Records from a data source
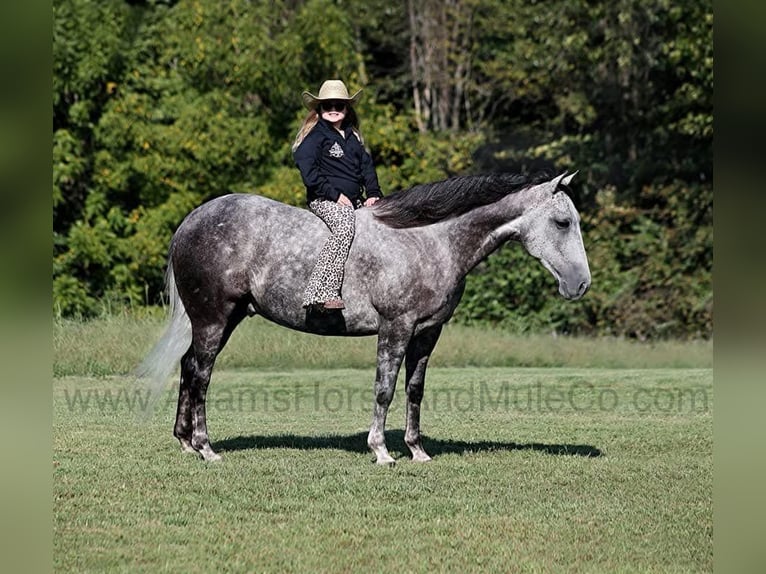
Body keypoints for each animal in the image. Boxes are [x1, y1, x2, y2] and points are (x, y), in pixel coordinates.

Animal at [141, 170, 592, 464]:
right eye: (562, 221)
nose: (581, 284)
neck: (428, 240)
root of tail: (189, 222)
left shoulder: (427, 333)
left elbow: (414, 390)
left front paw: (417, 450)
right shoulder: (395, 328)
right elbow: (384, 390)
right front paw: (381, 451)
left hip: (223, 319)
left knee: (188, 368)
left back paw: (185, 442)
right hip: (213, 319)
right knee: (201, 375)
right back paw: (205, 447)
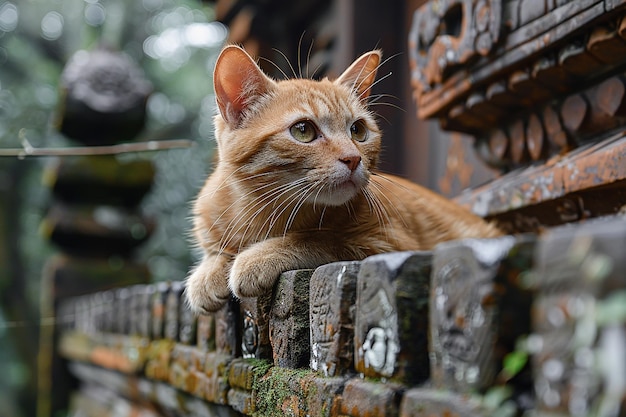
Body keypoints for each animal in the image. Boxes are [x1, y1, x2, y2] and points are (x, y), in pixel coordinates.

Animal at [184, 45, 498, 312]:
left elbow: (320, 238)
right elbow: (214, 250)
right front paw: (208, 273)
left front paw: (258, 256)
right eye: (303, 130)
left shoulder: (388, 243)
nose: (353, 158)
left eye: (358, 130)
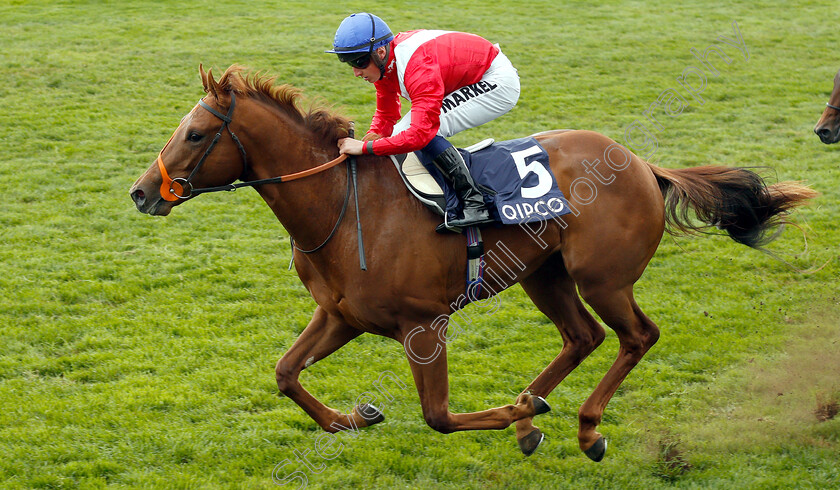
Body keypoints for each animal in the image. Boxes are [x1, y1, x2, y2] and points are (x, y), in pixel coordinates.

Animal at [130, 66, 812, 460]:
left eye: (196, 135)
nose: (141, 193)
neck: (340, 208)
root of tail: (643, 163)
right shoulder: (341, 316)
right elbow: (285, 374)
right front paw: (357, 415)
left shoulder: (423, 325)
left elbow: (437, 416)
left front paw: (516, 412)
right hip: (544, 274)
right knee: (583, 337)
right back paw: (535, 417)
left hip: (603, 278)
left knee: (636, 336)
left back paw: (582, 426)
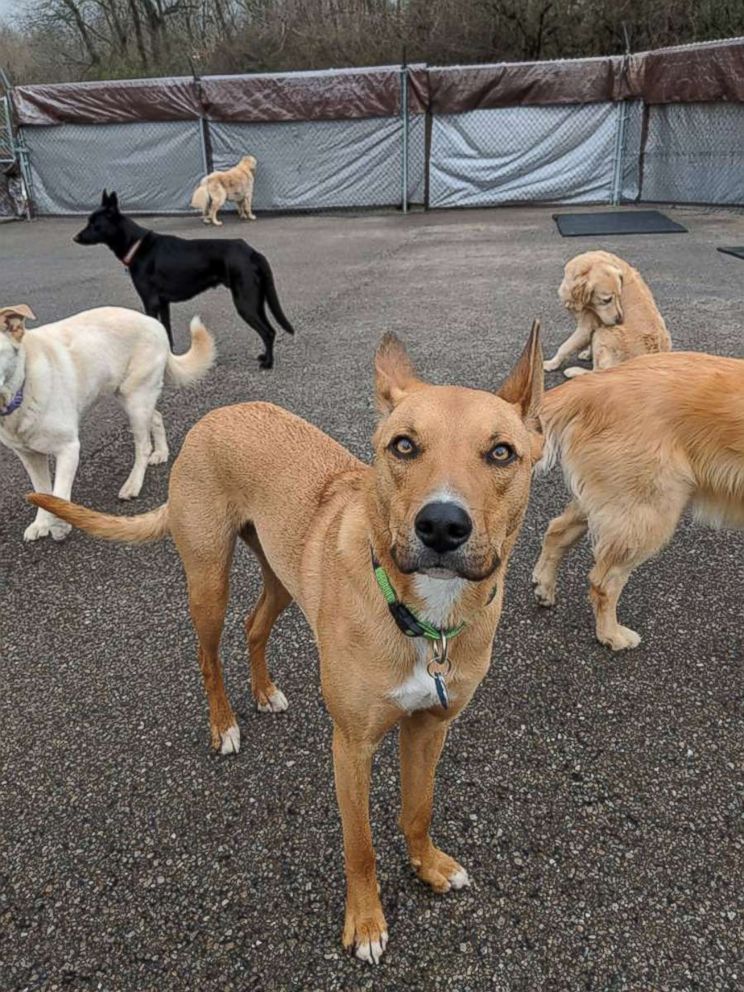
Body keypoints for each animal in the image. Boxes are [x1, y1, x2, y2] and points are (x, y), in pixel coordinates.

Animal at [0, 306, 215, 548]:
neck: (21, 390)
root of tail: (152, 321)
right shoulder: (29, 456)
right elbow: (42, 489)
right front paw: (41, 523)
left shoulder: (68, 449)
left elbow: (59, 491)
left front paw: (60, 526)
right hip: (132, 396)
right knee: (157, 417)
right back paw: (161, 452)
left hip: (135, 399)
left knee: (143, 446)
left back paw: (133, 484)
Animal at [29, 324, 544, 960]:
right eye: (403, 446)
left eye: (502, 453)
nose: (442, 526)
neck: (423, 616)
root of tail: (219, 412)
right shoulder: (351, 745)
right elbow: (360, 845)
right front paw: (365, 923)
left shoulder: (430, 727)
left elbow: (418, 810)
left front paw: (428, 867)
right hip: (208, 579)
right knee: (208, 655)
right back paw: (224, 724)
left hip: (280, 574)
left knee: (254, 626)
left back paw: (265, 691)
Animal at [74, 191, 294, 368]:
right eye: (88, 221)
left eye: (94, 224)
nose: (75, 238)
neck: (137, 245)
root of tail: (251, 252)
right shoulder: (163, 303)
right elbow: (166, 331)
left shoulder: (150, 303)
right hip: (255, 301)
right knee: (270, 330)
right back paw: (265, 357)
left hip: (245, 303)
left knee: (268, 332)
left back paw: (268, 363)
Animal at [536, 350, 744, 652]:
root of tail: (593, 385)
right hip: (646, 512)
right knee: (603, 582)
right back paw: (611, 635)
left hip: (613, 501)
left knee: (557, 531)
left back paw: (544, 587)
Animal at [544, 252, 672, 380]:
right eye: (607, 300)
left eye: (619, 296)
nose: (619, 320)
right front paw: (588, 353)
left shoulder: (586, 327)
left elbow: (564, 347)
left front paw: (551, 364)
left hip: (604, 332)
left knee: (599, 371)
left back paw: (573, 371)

* * *

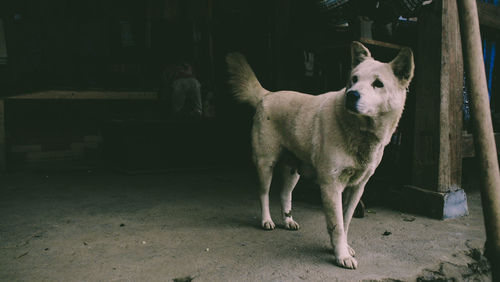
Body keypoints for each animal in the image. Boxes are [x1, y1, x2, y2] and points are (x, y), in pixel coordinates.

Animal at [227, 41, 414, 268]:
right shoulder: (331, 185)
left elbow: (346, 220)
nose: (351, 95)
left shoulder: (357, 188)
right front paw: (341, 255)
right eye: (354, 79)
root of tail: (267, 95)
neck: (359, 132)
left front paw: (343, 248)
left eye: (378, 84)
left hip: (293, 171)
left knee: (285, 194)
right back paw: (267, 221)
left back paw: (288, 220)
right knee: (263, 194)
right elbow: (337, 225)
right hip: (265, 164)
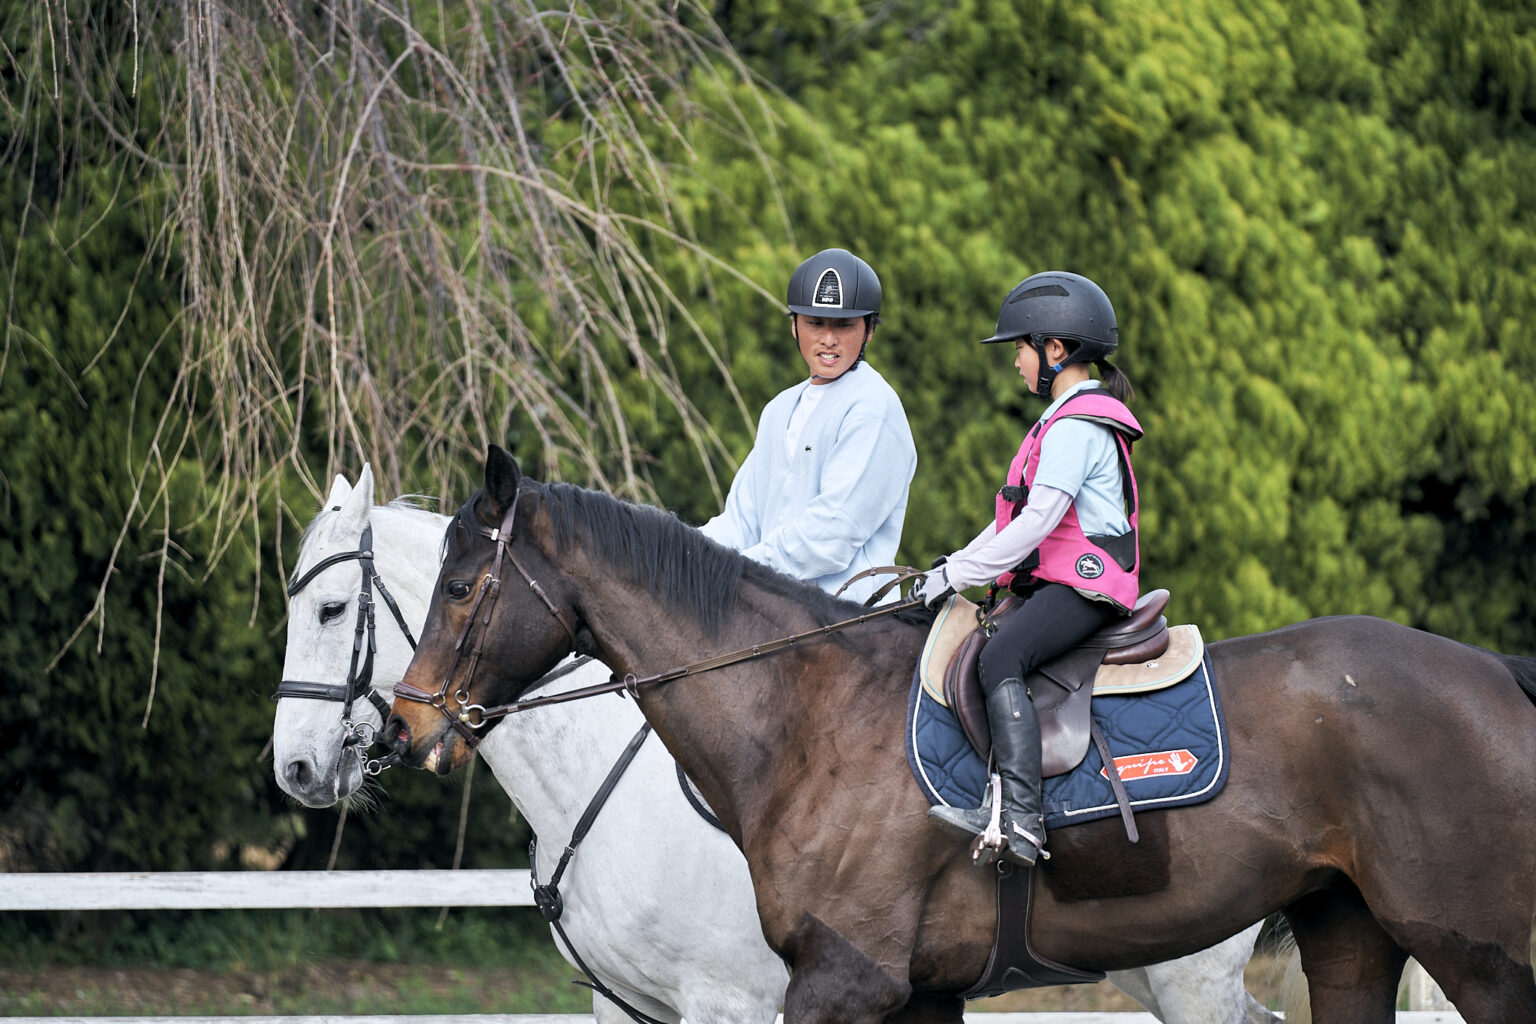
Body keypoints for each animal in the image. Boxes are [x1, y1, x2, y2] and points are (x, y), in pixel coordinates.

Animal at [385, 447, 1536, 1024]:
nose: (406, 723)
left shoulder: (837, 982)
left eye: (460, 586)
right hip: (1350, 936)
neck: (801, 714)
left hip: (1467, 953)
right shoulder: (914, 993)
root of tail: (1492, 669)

---

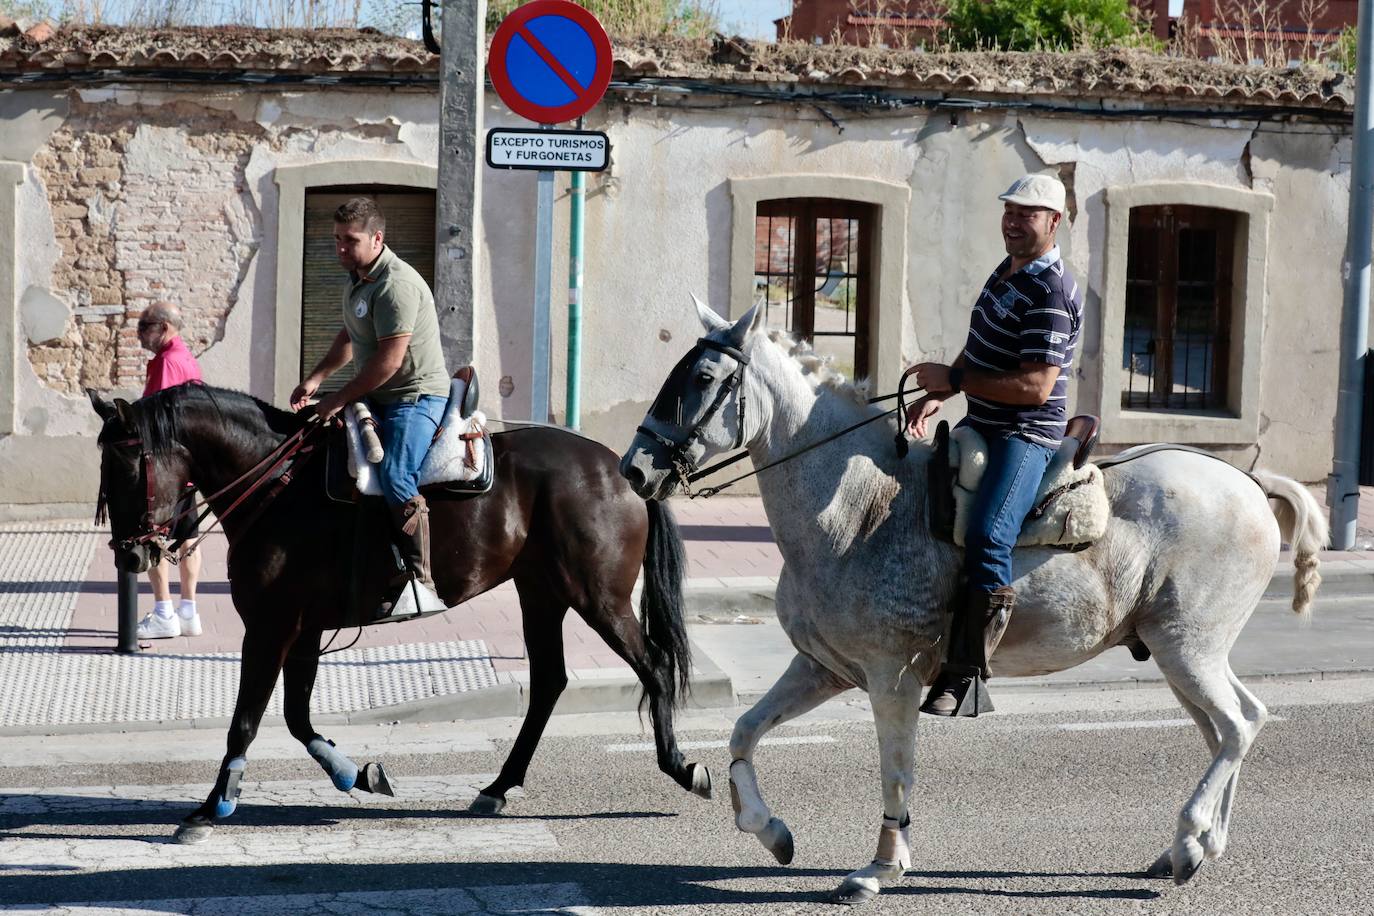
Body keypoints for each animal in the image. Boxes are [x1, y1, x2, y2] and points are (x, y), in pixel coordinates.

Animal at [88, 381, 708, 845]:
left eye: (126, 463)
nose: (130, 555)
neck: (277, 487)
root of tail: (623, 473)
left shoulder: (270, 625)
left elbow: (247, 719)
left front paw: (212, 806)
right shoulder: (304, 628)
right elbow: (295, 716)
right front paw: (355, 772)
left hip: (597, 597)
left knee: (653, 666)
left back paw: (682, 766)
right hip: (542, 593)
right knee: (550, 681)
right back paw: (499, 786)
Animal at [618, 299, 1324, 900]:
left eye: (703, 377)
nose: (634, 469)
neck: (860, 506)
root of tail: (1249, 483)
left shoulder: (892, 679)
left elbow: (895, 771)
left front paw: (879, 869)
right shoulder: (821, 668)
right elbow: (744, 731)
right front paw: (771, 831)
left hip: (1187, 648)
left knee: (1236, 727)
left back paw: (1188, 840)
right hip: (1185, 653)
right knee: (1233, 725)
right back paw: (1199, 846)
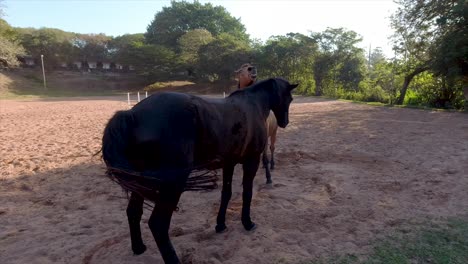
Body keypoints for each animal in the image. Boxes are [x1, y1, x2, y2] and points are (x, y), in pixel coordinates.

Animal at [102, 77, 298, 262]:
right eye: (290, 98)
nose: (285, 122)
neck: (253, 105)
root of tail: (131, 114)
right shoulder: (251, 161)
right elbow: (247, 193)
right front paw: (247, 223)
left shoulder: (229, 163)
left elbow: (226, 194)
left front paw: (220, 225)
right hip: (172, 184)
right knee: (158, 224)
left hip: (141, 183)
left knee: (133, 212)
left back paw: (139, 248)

**TASK TO COMPLETE:** Only one number is expected: the count of lines in the entries holding the string "nose".

**OUTPUT OF THE TASK:** 11